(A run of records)
○ ○ ○ ○ ○

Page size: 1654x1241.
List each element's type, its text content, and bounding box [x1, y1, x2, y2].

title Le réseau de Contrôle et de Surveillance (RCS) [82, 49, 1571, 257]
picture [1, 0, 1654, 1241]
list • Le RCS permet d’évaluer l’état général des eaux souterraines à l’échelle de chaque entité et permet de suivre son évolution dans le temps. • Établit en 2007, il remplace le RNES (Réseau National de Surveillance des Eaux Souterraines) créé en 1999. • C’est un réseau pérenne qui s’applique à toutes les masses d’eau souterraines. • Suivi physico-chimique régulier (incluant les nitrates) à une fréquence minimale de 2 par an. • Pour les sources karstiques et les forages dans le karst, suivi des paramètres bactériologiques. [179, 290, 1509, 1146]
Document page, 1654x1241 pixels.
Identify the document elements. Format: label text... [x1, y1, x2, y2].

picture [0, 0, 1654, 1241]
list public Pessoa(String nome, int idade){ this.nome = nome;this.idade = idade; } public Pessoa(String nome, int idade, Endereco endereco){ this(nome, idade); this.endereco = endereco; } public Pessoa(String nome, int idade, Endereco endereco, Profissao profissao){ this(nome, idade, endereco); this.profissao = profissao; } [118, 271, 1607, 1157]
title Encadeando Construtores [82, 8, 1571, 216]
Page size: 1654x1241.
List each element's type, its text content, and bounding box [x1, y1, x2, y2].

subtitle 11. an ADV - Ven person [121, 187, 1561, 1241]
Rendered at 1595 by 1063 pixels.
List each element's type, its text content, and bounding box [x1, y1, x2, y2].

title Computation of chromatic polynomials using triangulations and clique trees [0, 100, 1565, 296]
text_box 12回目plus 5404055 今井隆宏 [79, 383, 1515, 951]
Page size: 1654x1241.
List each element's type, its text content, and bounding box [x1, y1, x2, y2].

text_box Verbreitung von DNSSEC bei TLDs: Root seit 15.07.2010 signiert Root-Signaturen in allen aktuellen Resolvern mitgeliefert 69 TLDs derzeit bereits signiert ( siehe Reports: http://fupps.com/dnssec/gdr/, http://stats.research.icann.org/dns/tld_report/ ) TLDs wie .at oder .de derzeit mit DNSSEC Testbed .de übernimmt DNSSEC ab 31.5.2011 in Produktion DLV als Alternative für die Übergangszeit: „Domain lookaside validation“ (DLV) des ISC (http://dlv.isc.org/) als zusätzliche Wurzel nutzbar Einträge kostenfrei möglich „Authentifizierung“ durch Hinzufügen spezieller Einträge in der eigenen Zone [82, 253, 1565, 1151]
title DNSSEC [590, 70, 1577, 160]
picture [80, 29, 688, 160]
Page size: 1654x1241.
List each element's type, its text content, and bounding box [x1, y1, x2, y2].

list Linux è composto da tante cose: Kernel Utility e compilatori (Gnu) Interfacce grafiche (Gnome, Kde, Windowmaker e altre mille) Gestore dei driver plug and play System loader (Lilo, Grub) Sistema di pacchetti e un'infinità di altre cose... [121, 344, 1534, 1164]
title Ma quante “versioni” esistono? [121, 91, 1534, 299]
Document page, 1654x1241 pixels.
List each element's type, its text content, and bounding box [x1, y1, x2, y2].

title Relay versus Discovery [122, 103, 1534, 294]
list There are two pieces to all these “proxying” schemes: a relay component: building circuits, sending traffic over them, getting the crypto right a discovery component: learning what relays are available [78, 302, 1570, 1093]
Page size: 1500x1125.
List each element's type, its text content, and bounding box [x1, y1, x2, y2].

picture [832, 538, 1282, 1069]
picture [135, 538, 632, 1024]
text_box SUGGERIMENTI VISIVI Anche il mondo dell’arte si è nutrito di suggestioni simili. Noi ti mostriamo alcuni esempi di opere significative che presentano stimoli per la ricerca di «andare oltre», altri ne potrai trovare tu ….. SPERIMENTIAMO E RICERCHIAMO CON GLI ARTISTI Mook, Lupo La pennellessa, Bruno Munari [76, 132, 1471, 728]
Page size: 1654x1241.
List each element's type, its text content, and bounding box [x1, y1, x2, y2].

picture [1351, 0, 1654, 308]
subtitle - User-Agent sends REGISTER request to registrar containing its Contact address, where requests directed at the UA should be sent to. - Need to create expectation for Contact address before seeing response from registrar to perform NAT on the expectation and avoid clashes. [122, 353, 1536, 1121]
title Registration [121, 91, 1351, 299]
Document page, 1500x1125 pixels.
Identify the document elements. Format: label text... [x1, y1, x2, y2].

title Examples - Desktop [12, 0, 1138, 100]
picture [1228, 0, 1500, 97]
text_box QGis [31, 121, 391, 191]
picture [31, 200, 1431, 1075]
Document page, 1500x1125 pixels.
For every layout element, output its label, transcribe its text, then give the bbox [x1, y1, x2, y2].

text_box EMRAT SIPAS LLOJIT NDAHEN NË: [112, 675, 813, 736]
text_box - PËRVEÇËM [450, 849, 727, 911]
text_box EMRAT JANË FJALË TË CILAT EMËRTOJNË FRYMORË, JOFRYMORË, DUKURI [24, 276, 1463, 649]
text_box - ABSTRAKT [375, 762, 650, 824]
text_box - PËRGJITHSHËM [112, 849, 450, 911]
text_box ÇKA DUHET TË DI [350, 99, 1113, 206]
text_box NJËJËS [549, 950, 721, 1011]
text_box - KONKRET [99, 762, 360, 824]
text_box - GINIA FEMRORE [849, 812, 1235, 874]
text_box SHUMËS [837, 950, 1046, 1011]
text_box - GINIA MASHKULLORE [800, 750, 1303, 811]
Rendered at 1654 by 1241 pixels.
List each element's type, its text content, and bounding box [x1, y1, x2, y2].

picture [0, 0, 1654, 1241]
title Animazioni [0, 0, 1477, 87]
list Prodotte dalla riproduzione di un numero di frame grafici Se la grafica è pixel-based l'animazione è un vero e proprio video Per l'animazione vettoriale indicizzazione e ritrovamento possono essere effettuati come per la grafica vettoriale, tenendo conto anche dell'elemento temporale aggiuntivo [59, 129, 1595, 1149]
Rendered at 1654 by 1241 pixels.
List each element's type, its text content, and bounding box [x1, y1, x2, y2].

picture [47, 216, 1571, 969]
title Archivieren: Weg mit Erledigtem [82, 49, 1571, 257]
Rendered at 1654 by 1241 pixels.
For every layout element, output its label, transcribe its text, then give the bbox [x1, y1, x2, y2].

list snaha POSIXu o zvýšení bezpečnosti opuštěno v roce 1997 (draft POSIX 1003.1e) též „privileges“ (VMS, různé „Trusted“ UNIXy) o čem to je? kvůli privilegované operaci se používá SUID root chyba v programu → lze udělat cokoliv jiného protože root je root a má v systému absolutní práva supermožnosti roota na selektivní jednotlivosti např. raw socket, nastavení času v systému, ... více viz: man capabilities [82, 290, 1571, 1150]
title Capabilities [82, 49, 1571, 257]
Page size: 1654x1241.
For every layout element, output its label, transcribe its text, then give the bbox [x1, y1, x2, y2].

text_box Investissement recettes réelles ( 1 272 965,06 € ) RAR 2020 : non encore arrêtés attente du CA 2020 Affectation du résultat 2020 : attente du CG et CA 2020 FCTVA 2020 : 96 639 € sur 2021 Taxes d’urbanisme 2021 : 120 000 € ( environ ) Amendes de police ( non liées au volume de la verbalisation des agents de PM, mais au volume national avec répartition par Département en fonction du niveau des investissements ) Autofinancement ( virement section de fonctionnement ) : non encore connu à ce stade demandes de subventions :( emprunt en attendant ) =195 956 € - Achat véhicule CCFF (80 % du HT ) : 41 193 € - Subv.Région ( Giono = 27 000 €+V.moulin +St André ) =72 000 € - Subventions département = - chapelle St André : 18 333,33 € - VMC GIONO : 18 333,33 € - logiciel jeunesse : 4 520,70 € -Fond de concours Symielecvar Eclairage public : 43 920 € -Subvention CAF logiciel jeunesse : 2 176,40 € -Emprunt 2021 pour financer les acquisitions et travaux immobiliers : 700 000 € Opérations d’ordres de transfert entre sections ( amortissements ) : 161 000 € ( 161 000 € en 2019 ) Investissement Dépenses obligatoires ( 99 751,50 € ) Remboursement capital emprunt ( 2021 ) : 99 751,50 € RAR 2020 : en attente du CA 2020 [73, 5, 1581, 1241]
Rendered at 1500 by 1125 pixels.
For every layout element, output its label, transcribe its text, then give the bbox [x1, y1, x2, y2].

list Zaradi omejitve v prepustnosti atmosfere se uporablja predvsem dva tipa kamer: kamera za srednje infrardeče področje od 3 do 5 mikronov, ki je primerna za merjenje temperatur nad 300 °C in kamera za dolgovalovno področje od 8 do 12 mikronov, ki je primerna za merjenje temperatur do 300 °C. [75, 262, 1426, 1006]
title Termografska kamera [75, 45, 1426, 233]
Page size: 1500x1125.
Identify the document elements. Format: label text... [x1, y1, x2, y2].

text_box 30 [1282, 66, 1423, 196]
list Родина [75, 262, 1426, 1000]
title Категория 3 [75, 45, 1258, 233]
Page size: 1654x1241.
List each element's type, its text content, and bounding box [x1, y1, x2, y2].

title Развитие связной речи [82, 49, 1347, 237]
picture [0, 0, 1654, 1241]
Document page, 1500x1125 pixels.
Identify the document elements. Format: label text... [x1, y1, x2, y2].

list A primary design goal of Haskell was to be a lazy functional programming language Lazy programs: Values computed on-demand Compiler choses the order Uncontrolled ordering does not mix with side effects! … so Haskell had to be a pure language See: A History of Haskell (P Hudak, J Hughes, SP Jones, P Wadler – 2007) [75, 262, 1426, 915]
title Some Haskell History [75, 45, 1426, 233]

○ ○ ○ ○ ○

* [Set problem]: Repeat the rows from the line with "Rendered at 1595 by 1063 pixels." up to and including the line with "text_box 12回目plus 5404055", copying each one exactly.

* [Response]:
Rendered at 1595 by 1063 pixels.
List each element's type, its text content, and bounding box [x1, y1, x2, y2].

title Computation of chromatic polynomials using triangulations and clique trees [0, 100, 1565, 296]
text_box 12回目plus 5404055 今井隆宏 [79, 383, 1515, 951]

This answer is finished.